[[ SUPPLIED DATA open ]]
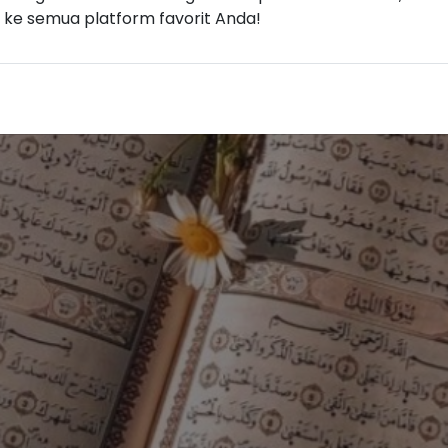
n ke semua platform favorit Anda!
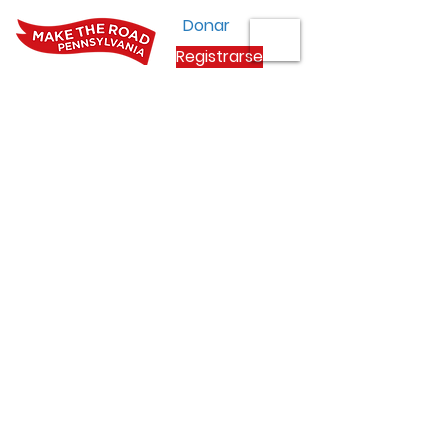
Donar
Registrarse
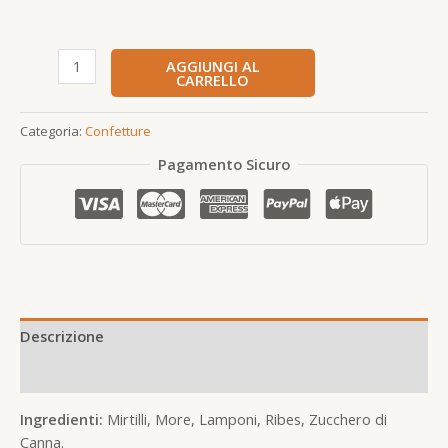
AGGIUNGI AL
CARRELLO
Categoria:
Confetture
Pagamento Sicuro
Descrizione
Informazioni aggiuntive
Ingredienti:
Mirtilli, More, Lamponi, Ribes, Zucchero di
Canna.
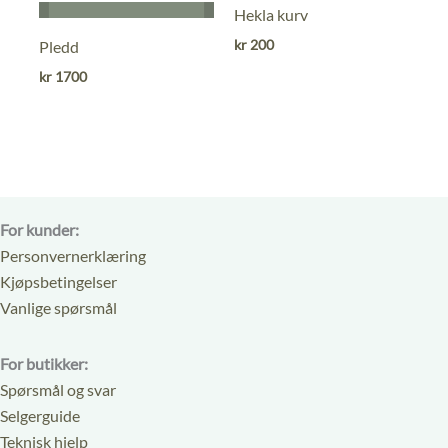
0
0
Hekla kurv
ut
ut
kr
200
Pledd
av
av
kr
1700
5
5
For kunder:
Personvernerklæring
Kjøpsbetingelser
Vanlige spørsmål
For butikker:
Spørsmål og svar
Selgerguide
Teknisk hjelp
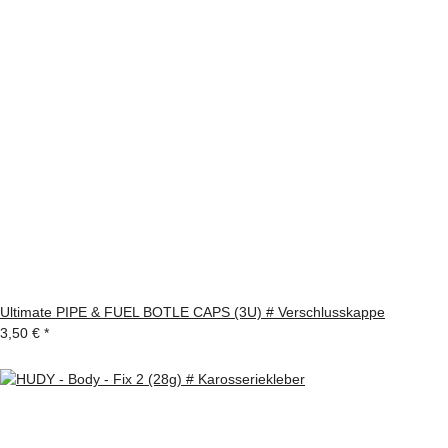
Ultimate PIPE & FUEL BOTLE CAPS (3U) # Verschlusskappe
3,50 €
*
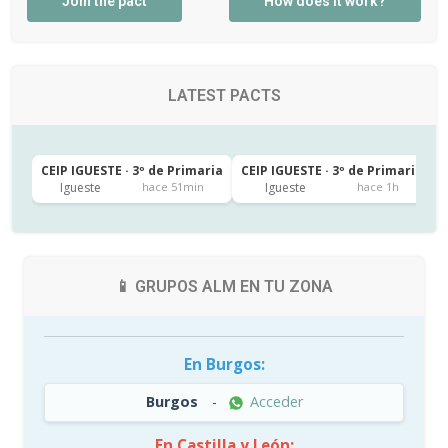
Join the pact
How does it work?
LATEST PACTS
CEIP IGUESTE · 3º de Primaria
CEIP IGUESTE · 3º de Primaria
C
Igueste
Igueste
hace 51min
hace 1h
📱 GRUPOS ALM EN TU ZONA
En Burgos:
Burgos
-
Acceder
En Castilla y León:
[[ SUPPLIED DATA closed ]]
* YOUR ASSIGNMENT
Please rewrite the data above with every "Burgos" changed to "Segovia" and nothing else altered. Leave the pictures out of your answer.

* OUTPUT OF THE TASK
n ke semua platform favorit Anda!
Donar
Registrarse
AGGIUNGI AL
CARRELLO
Categoria:
Confetture
Pagamento Sicuro
Descrizione
Informazioni aggiuntive
Ingredienti:
Mirtilli, More, Lamponi, Ribes, Zucchero di
Canna.
0
0
Hekla kurv
ut
ut
kr
200
Pledd
av
av
kr
1700
5
5
For kunder:
Personvernerklæring
Kjøpsbetingelser
Vanlige spørsmål
For butikker:
Spørsmål og svar
Selgerguide
Teknisk hjelp
Ultimate PIPE & FUEL BOTLE CAPS (3U) # Verschlusskappe
3,50 €
*
Join the pact
How does it work?
LATEST PACTS
CEIP IGUESTE · 3º de Primaria
CEIP IGUESTE · 3º de Primaria
C
Igueste
Igueste
hace 51min
hace 1h
📱 GRUPOS ALM EN TU ZONA
En Segovia:
Segovia
-
Acceder
En Castilla y León:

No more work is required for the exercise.